What is Denizen?

So, What Is Denizen?

In short: Denizen is a scripting language!

A bit longer: Denizen is a plugin for Spigot servers that loads and runs user-written scripts automatically, allowing server owners to quickly and easily customize their server however they please, in a manner similar to developing your own plugins, but ten times faster and ten times easier!

Let's Be Semi-Formal About It

Denizen scripts are contained within a YAML-like structuring, for the sake of ease and familiarity - have you ever edited some YAML configs for a plugin on your server? Imagine that kind of simple YAML config editing but you can do anything you want with it!

The actual syntax, within the script sections, is a command-tag syntax...

  • Command: Again a very familiar concept to most server owners - you use commands all the time, like /gamemode creative or /tp player. It's the same thing, just a - instead of a /.

  • Tag: This is one that's a mix of familiar and strange - if you look at the documentation for a command, it might say something like /tp <player>, indicating that you should put the name of the player into that first argument when actually using it. A tag in Denizen is essentially one of those "fill me in" placeholders, except it fills itself in. When you type <player> in a Denizen script, the system will fill in the correct player automatically for you. This is the magic trick that turns some simple commands into dynamic powerful scripts.

What Does It Look Like?

Here's an example of a simple Denizen script:

    type: task
    - narrate "Hello there, <player.name>!"
    - wait 5s
    - hurt <player> 1

That simple script, when ran, will: Greet the player by name (automatically filled in), wait 5 seconds, then the hurt the player for one hitpoint.

So, It's Like Programming?

For those familiar with programming in other languages, a lot of Denizen can be analogized into terms of those programming languages (if statements, foreach loops, etc. are basically equivalent), though it's important to note that there's a lot of very key differences between Denizen and languages like JavaScript, C#, or most other common languages. If you've learned one of those languages, you'll have a pretty easy time picking up Denizen - just be careful not to try to write Denizen scripts the way you would write code in common programming languages, as it just isn't the same. Depending on your preferences with programming languages, you might be surprised at how much easier Denizen is to work with than the languages you've used before.
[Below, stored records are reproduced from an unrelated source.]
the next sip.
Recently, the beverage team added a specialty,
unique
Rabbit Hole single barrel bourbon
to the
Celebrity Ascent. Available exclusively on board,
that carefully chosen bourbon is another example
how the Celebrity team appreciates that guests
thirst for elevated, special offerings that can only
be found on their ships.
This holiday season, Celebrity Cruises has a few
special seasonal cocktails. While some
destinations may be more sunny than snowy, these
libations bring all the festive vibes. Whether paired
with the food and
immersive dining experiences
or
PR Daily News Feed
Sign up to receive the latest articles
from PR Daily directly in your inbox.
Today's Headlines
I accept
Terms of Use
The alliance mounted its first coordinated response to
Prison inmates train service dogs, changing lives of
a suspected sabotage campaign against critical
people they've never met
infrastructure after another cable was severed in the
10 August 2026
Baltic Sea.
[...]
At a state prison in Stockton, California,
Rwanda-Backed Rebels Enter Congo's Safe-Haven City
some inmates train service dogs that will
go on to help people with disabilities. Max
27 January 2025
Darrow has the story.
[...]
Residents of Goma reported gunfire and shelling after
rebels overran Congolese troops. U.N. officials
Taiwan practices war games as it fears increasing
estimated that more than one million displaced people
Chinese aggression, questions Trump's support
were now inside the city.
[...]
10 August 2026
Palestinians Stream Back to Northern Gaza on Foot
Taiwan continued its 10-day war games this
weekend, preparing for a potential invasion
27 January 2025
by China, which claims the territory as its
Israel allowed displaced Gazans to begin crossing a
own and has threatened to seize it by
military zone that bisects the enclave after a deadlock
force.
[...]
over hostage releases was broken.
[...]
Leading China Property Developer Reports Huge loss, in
If you're not familiar with any programming languages, don't worry - Denizen is designed at its heart to be friendly and easy to learn for those without experience. There's piles and piles of tools and helpers present to make Denizen so much easier to learn and to work with than a more intimidating language like Java.
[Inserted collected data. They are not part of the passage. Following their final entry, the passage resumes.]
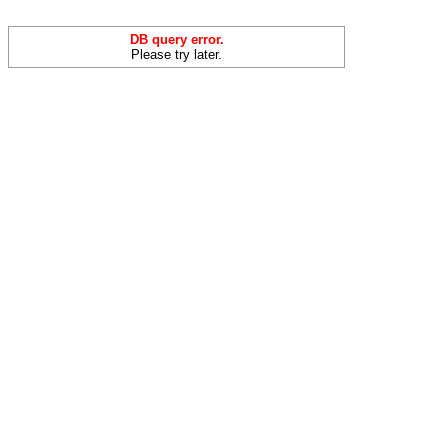
DB query error.
Please try later.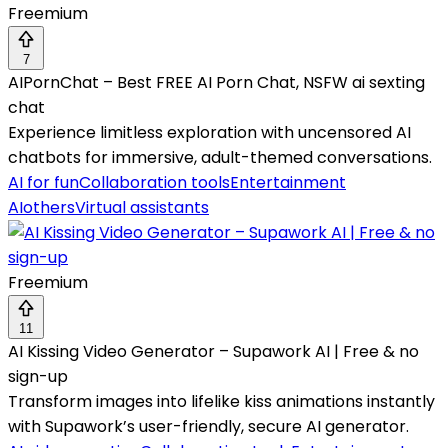
Freemium
7
AIPornChat – Best FREE AI Porn Chat, NSFW ai sexting
chat
Experience limitless exploration with uncensored AI
chatbots for immersive, adult-themed conversations.
AI for fun
Collaboration tools
Entertainment
AI
others
Virtual assistants
Freemium
11
AI Kissing Video Generator – Supawork AI | Free & no
sign-up
Transform images into lifelike kiss animations instantly
with Supawork’s user-friendly, secure AI generator.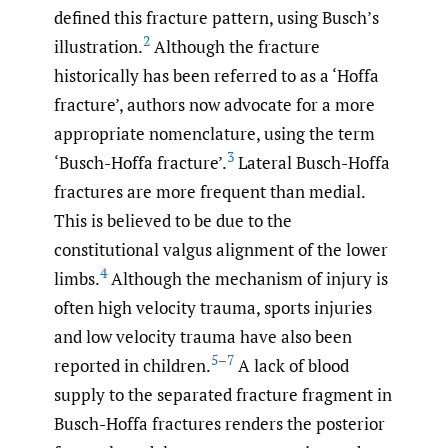
defined this fracture pattern, using Busch’s
2
illustration.
Although the fracture
historically has been referred to as a ‘Hoffa
fracture’, authors now advocate for a more
appropriate nomenclature, using the term
3
‘Busch-Hoffa fracture’.
Lateral Busch-Hoffa
fractures are more frequent than medial.
This is believed to be due to the
constitutional valgus alignment of the lower
4
limbs.
Although the mechanism of injury is
often high velocity trauma, sports injuries
and low velocity trauma have also been
5–7
reported in children.
A lack of blood
supply to the separated fracture fragment in
Busch-Hoffa fractures renders the posterior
So Denizen Is Easier To Learn And To Use... What's The Catch?

Some readers might be thinking right now "it's gotta be much less powerful, right?" ... well that's the funny part. In Denizen, you often can do more than you could do with a Java plugin. There are some exceptions (you can't go link into some random Java chess library or whatever for giggles in Denizen as you can in Java) but when it comes to interacting with the Minecraft server, Denizen not only provides the majority of the Bukkit API's functionality, and a massive set of extra utilities and quality-of-life-improvements on top, but in fact also provides a large set of functionalities not exposed to Bukkit, via NMS calls. As an example: Bukkit doesn't have an API to stick arrows into an entity, but Denizen can do that in a single quick command. Bukkit doesn't have an event for messages sent to a player, but Denizen can intercept those for you no problem, ... but Denizen has the light command ready to use at any time. There's so many more features like this, several in the category of "why doesn't Bukkit support this?! It's so useful!"
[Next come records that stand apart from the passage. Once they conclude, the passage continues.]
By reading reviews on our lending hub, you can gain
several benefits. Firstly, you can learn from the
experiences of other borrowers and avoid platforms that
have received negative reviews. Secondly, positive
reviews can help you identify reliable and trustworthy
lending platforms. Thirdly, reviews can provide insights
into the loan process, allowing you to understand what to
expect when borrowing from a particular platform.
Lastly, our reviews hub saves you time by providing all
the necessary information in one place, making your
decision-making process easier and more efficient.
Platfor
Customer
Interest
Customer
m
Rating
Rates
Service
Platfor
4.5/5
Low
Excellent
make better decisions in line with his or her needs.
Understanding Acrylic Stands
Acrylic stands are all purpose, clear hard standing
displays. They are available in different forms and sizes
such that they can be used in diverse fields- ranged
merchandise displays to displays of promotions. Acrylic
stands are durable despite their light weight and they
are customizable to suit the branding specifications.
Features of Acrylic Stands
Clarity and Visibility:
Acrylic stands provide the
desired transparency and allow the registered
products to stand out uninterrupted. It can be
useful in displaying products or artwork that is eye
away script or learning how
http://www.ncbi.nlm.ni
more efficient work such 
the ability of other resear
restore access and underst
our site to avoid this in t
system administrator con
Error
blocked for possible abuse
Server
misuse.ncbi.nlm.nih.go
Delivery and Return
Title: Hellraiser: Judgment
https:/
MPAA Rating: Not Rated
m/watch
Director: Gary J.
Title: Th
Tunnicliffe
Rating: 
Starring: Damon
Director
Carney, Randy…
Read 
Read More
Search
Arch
Now the other catch that might come to mind: performance. Do scripts run as fast as pure Java code would? Well... yes and no. If you go for a hard 1-to-1 comparison, tight loop in Java vs. tight loop in Denizen... Java is going to win with ease. But in real use cases, Denizen is able to keep up to a sufficient degree that for 99% of scripts you might write, there's not going to be any noticeable performance hit. Dedicated scripters have replicated the functionality of plugins like WorldGuard and kept their servers running at full tick rate without problem.